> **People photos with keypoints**
-*-*-

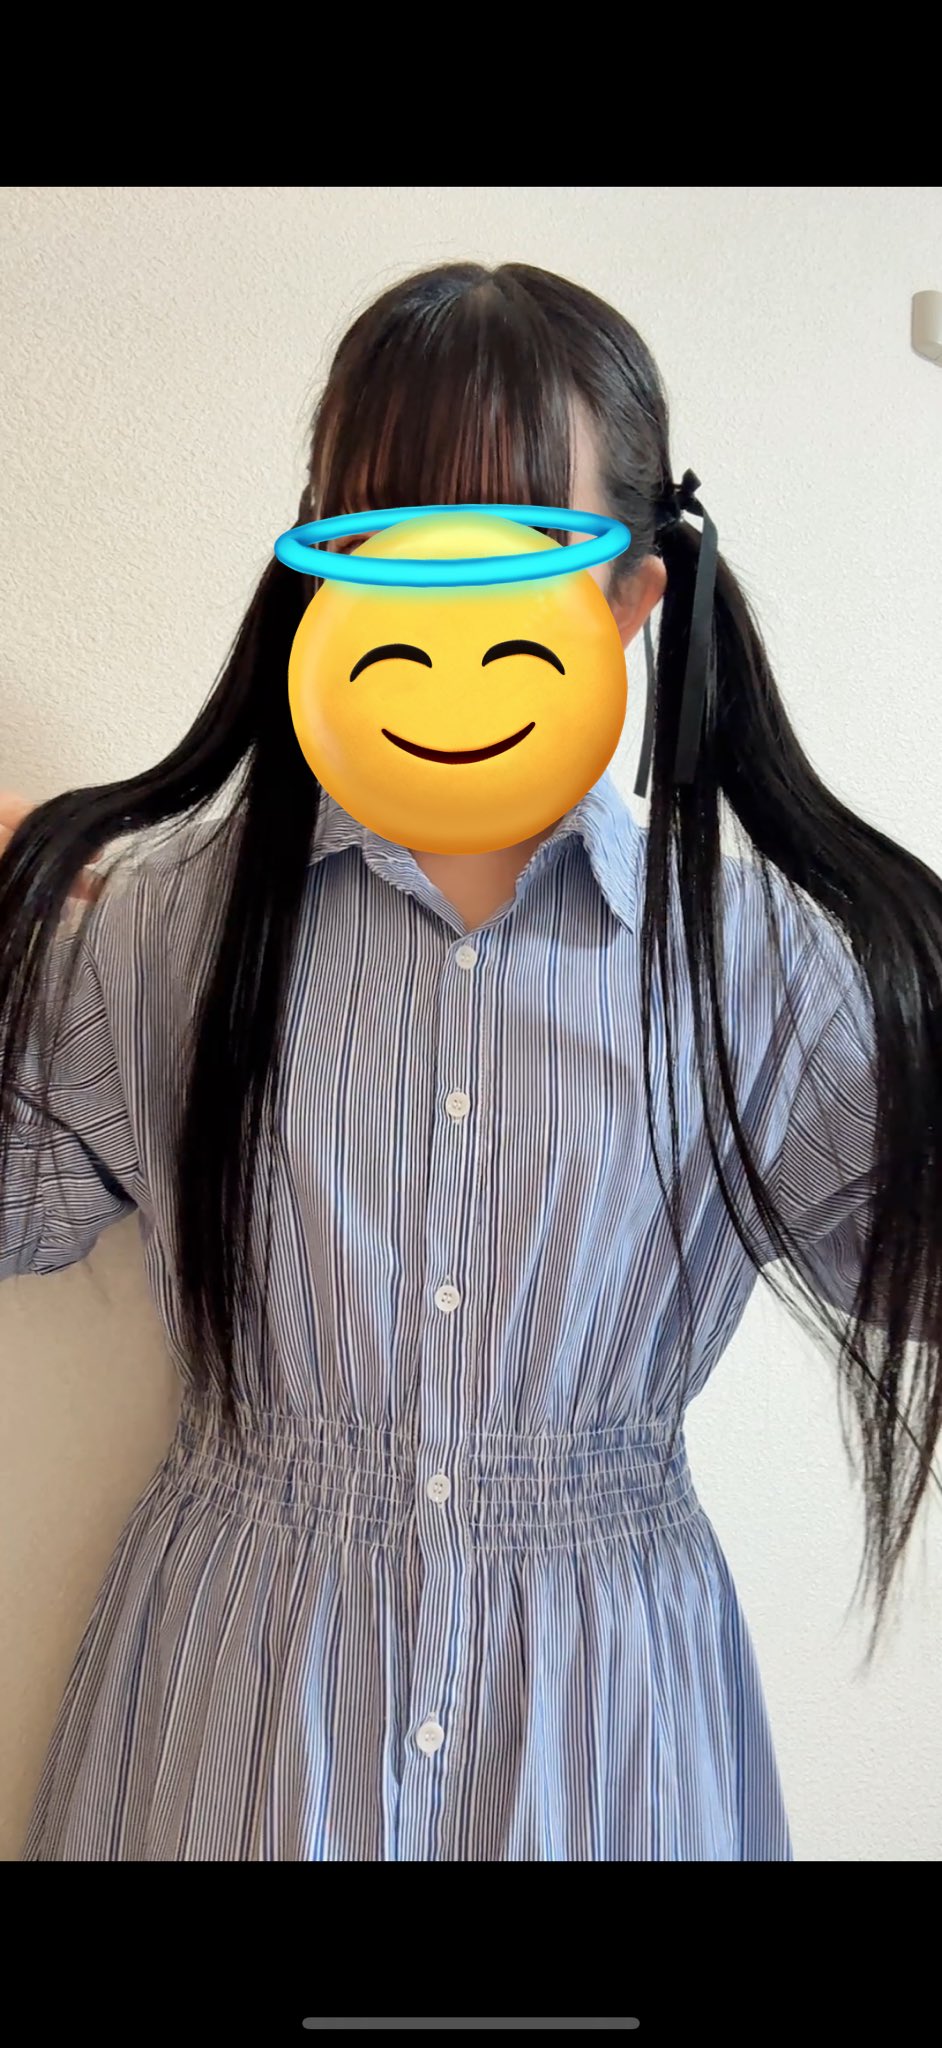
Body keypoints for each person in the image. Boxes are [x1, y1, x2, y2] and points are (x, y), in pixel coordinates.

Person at [1, 259, 939, 1863]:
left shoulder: (759, 966)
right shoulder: (169, 928)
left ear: (633, 591)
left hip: (606, 1718)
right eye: (382, 543)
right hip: (239, 1708)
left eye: (506, 549)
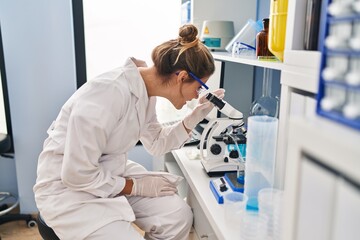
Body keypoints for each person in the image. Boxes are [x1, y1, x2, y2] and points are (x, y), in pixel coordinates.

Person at [33, 24, 225, 240]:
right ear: (181, 77)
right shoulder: (108, 93)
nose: (197, 95)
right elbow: (76, 174)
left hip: (108, 173)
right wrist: (136, 186)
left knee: (177, 216)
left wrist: (194, 117)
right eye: (200, 87)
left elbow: (156, 143)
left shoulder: (146, 92)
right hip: (68, 190)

-*-*-

Copy out nothing but the lines from the beginning of the records through the one that contains "right shoulder: (108, 93)". Skip the pictures.

> **Your solution**
Body keypoints for each person in the image. Boxes are [x1, y1, x2, y2] and points are (x, y), in pixel coordinates.

Person at [1, 259, 939, 1863]:
left shoulder: (759, 966)
right shoulder: (169, 928)
left ear: (633, 591)
left hip: (606, 1718)
right eye: (382, 543)
right hip: (239, 1708)
left eye: (506, 549)
Body keypoints for each person in the image. Boxes are [x1, y1, x2, y2] and points are (x, y), in pixel coordinates.

Person at [33, 24, 225, 240]:
right ear: (181, 77)
right shoulder: (108, 93)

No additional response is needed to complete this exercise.